The main problem here is that hallucination suppression doesn’t generalise. We can penalise models for incorrect answers on a wide range of questions, but this doesn’t lead to the emergence of a coherent worldview, which, coupled with logical abilities, is the only true remedy against hallucinations. With current architectures, hallucinations will likely persist on open-domain tasks forever.
> We can penalise models for incorrect answers on a wide range of questions, but this doesn’t lead to the emergence of a coherent worldview, which, coupled with logical abilities, is the only true remedy against hallucinations
I don't think anyone is trying to add "a coherent worldview" by reducing hallucinations, not sure how that even realistically could be aim.

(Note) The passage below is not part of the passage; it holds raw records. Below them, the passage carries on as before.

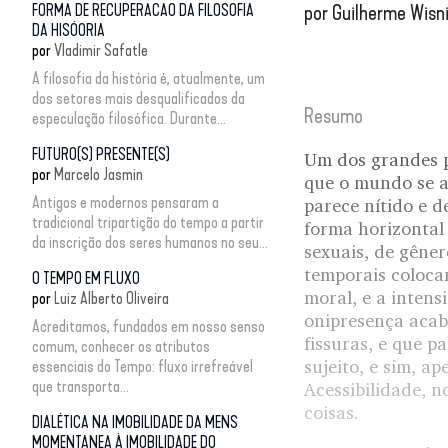
FORMA DE RECUPERACAO DA FILOSOFIA
por
Guilherme Wisn
DA HISÓORIA
por
Vladimir Safatle
A filosofia da história é, atualmente, um
dos setores mais desqualificados da
Resumo
especulação filosófica. Durante...
FUTURO(S) PRESENTE(S)
Um dos grandes p
por
Marcelo Jasmin
que o mundo se a
Antigos e modernos pensaram a
parece nítido e d
tradicional tripartição do tempo a partir
forma horizontal 
da inscrição dos seres humanos no seu...
sexuais, de gênero
temporais coloca
O TEMPO EM FLUXO
moral, e a inten
por
Luiz Alberto Oliveira
onipresença acab
Acreditamos, fundados em nosso senso
fissuras, e que p
comum, conhecer os atributos
sujeito, e sim, a
essenciais do Tempo: fluxo irrefreável
que transporta...
Acessibilidade, n
coisas.
DIALÉTICA NA IMOBILIDADE DA MENS
MOMENTANEA À IMOBILIDADE DO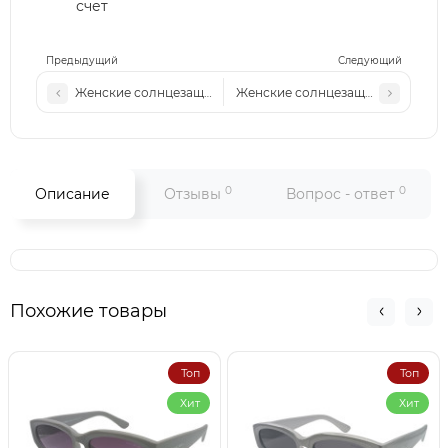
счет
Предыдущий
Следующий
Женские солнцезащитные очки Dr 23093 бежевые/серая л
Женские солнцезащитные очки D
0
0
Описание
Отзывы
Вопрос - ответ
Похожие товары
Топ
Топ
Хит
Хит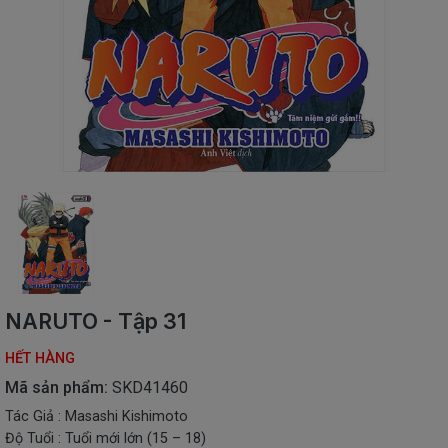
SÁCH
THIẾU
NHI
SÁCH
TIẾNG
VIỆT
SÁCH
NGOẠI
NGỮ
VPP
-
ĐỒ
DÙNG
HỌC
NARUTO - Tập 31
SINH
HẾT HÀNG
QUÀ
TẶNG
Mã sản phẩm:
SKD41460
-
Tác Giả : Masashi Kishimoto
ĐỒ
Độ Tuổi : Tuổi mới lớn (15 – 18)
CHƠI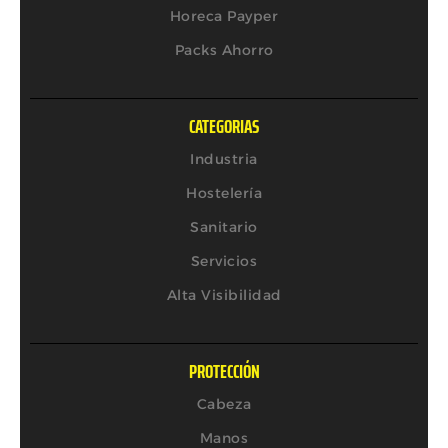
Horeca Payper
Packs Ahorro
CATEGORIAS
Industria
Hostelería
Sanitario
Servicios
Alta Visibilidad
PROTECCIÓN
Cabeza
Manos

What people want, is for the models to stop giving confident answers that are clearly incorrect. Yes, it won't lead to "a coherent worldview", but it'll at least stop wasting people's time if the model said "You know what, what you said doesn't make sense / isn't clear, is what you mean .... ?" or even "I'm not sure" or "I don't know".
Currently, if you have the wrong starting point, ask the model to do something, they more often than not just go ahead and do that, misunderstandings or not. They seem optimized to never push back, unless you prompt for that, and most seem to favor "I'm just gonna assume X" rather than taking a step back and figuring out how to not assume. Again, unless you prompt against that behaviour/steering it into a different workflow.
Model outputs don't have a confidence score.
I don't think I claimed so either? Or maybe I misunderstand the point you're trying to make.
even if they did it it wouldn't be of much use because correct or not the output was the likely output 100% of the time.